Life after Google, Six Months In

It’s been almost exactly six months since I ended an eight year run at Google. One of the biggest reasons to do this was to come back up to speed with the open source ecosystem and to experience a different working environment (sample size 1→2!).

When I joined Google, it seemed like our tech stack was years ahead of anything else. This included tools like BUILD files for managing dependencies and compilation, borg for running jobs in a data center, and closure compiler for dealing with JavaScript’s idiosyncracies.

The open source world has come a long way since 2006. It’s solved many of the same problems that Google did, but in different ways. There’s the hadoop stack for distributed work. And there are polyfills and CommonJS for JavaScript. These aren’t necessarily better or worse than Google’s solutions, but they are different. And they’re the tools that new developers are learning.

Long term, this is a big problem for Google. “Ahead of the field” can rapidly turn into “Not Invented Here”. “Better” can become merely “different”.

A simple example of this is goog.bind. It works around some confusing behavior involving this in JavaScript. It was a great tool in 2004. But modern JavaScript has its own solution (Function.prototype.bind). It’s been around for years and is supported in 90+% of browsers. Google will still be writing goog.bind long after IE8 ceases to be relevant.

Facebook has a better solution to this: they always use the latest version of the JavaScript standard, and then transpile to something that older browsers will understand. This way they stay on the mainstream of technological development.

Here are a few other things I’ve found notable:

  • Almost any Google technology has an open-source equivalent.
    Examples include Travis-CI (similar to TAP), the Hadoop stack (MapReduce, CNS, Dremel, …), CommonJS (Closure modules).

  • Package managers
    For most Google engineers, something like 95+% of the code you work with is first-party (i.e. written at Google). For a smaller group, this ratio is going to be dramatically different. As a result, third party package managers are much more important. And the good news is that they’ve gotten much better over the last eight years! Leaving Google has finally forced me to learn how to use tools like NPM and pip. I’ve found this incredibly empowering. I used to avoid external dependencies for personal projects. I suspect many Google engineers do the same.

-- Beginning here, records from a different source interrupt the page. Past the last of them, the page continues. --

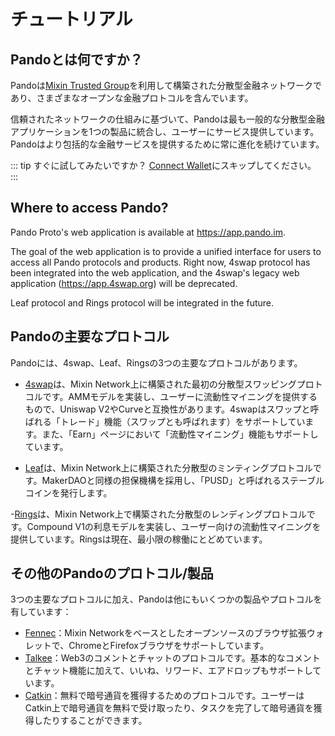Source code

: # チュートリアル

## Pandoとは何ですか？

Pandoは[Mixin Trusted Group](https://docs.pando.im/docs/security/mtg)を利用して構築された分散型金融ネットワークであり、さまざまなオープンな金融プロトコルを含んでいます。

信頼されたネットワークの仕組みに基づいて、Pandoは最も一般的な分散型金融アプリケーションを1つの製品に統合し、ユーザーにサービス提供しています。Pandoはより包括的な金融サービスを提供するために常に進化を続けています。

::: tip
すぐに試してみたいですか？ [Connect Wallet](./connect.md)にスキップしてください。
:::

## Where to access Pando?

Pando Proto's web application is available at https://app.pando.im.

The goal of the web application is to provide a unified interface for users to access all Pando protocols and products. Right now, 4swap protocol has been integrated into the web application, and the 4swap's legacy web application (https://app.4swap.org) will be deprecated.

Leaf protocol and Rings protocol will be integrated in the future.

## Pandoの主要なプロトコル

Pandoには、4swap、Leaf、Ringsの3つの主要なプロトコルがあります。

- [4swap](https://pando.im/4swap)は、Mixin Network上に構築された最初の分散型スワッピングプロトコルです。AMMモデルを実装し、ユーザーに流動性マイニングを提供するもので、Uniswap V2やCurveと互換性があります。4swapはスワップと呼ばれる「トレード」機能（スワップとも呼ばれます）をサポートしています。また、「Earn」ページにおいて「流動性マイニング」機能もサポートしています。

- [Leaf](https://pando.im/leaf)は、Mixin Network上に構築された分散型のミンティングプロトコルです。MakerDAOと同様の担保機構を採用し、「PUSD」と呼ばれるステーブルコインを発行します。

-[Rings](https://pando.im/rings)は、Mixin Network上で構築された分散型のレンディングプロトコルです。Compound V1の利息モデルを実装し、ユーザー向けの流動性マイニングを提供しています。Ringsは現在、最小限の稼働にとどめています。

## その他のPandoのプロトコル/製品

3つの主要なプロトコルに加え、Pandoは他にもいくつかの製品やプロトコルを有しています：

- [Fennec](https://pando.im/wallet)：Mixin Networkをベースとしたオープンソースのブラウザ拡張ウォレットで、ChromeとFirefoxブラウザをサポートしています。
- [Talkee](https://pando.im/talkee)：Web3のコメントとチャットのプロトコルです。基本的なコメントとチャット機能に加えて、いいね、リワード、エアドロップもサポートしています。
- [Catkin](https://pando.im/catkin)：無料で暗号通貨を獲得するためのプロトコルです。ユーザーはCatkin上で暗号通貨を無料で受け取ったり、タスクを完了して暗号通貨を獲得したりすることができます。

  • Markdown is more pervasive than I’d realized
    I was vaguely aware of Markdown while I was at Google, but didn’t really see the point. Now that I’m out, I’ve been surprised to see how pervasive it is. I suspect that much of this comes from GitHub, where you use Markdown for READMEs, issues and code review comments. You also use it with GitHub pages, so I’m typing in it right now! It’s worthwhile to learn Markdown a bit better. It’s like HTML with infinitely less boilerplate.

  • Knowledge of git
    It’s completely reasonable for someone with ten years of experience at Google to never have run git. I’m happy I was involved enough with open source projects that I have years of basic experience with it. But others have clearly gone much deeper. My git skills have gotten much better since leaving Google. I know how to use git rebase now!

  • sysadmin knowledge
    borg meant that I never had to learn any systems administration. It’s a particular blind spot for me. For example, upstart was released over eight years ago, just after I joined Google. It’s incredibly widely used. I’d never heard of it.

  • Google uses a lot of email
    We use almost no email in my new group. HipChat takes the place of a group mailing list and your coworkers @mention you when they want you to chime in. The chat format keeps things short. I still get emails for code reviews, but I could imagine this going through GitHub notifications instead.

  • Buying your own lunch isn’t that big a deal.
    As it turns out, there are people in NYC who will make you food in exchange for money, or even deliver it! The variety is much greater than what you get at a Google Cafe, and it’s nice to have a good reason to go outside during the day. I also like the more flexible eating schedule. Almost everyone in my office eats lunch very late, perhaps at 3 or 4.